__Task instructions__. Please set out the lines of the records, from the line with "Frequently Asked Questions" through the end of the records, as a Markdown table with the columns Entry and Text. Number each line in the Entry column and skip any blank lines.

__Task material__.
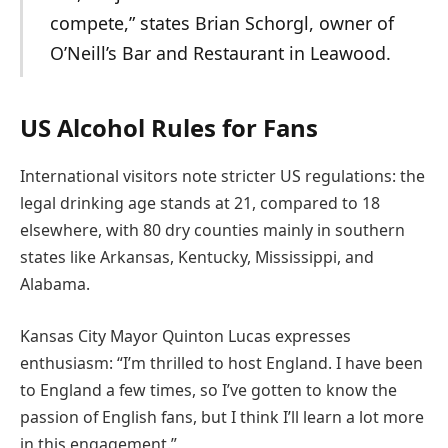
compete,” states Brian Schorgl, owner of
O’Neill’s Bar and Restaurant in Leawood.
US Alcohol Rules for Fans
International visitors note stricter US regulations: the
legal drinking age stands at 21, compared to 18
elsewhere, with 80 dry counties mainly in southern
states like Arkansas, Kentucky, Mississippi, and
Alabama.
Kansas City Mayor Quinton Lucas expresses
enthusiasm: “I’m thrilled to host England. I have been
to England a few times, so I’ve gotten to know the
passion of English fans, but I think I’ll learn a lot more
in this engagement.”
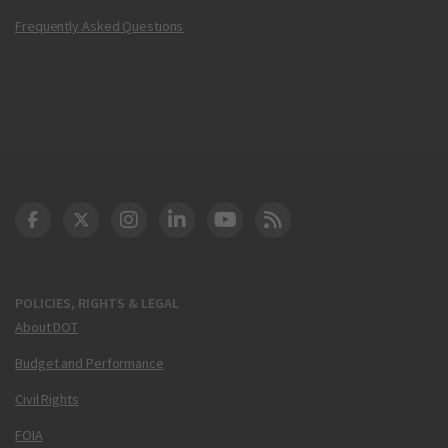
Frequently Asked Questions
DOT Facebook
DOT Twitter
DOT Instagram
DOT LinkedIn
FAA YouTube
Cleared for Takeoff 
POLICIES, RIGHTS & LEGAL
About DOT
Budget and Performance
Civil Rights
FOIA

__Task output__.
| Entry | Text |
|---|---|
| 1 | Frequently Asked Questions |
| 2 | DOT Facebook |
| 3 | DOT Twitter |
| 4 | DOT Instagram |
| 5 | DOT LinkedIn |
| 6 | FAA YouTube |
| 7 | Cleared for Takeoff  |
| 8 | POLICIES, RIGHTS & LEGAL |
| 9 | About DOT |
| 10 | Budget and Performance |
| 11 | Civil Rights |
| 12 | FOIA |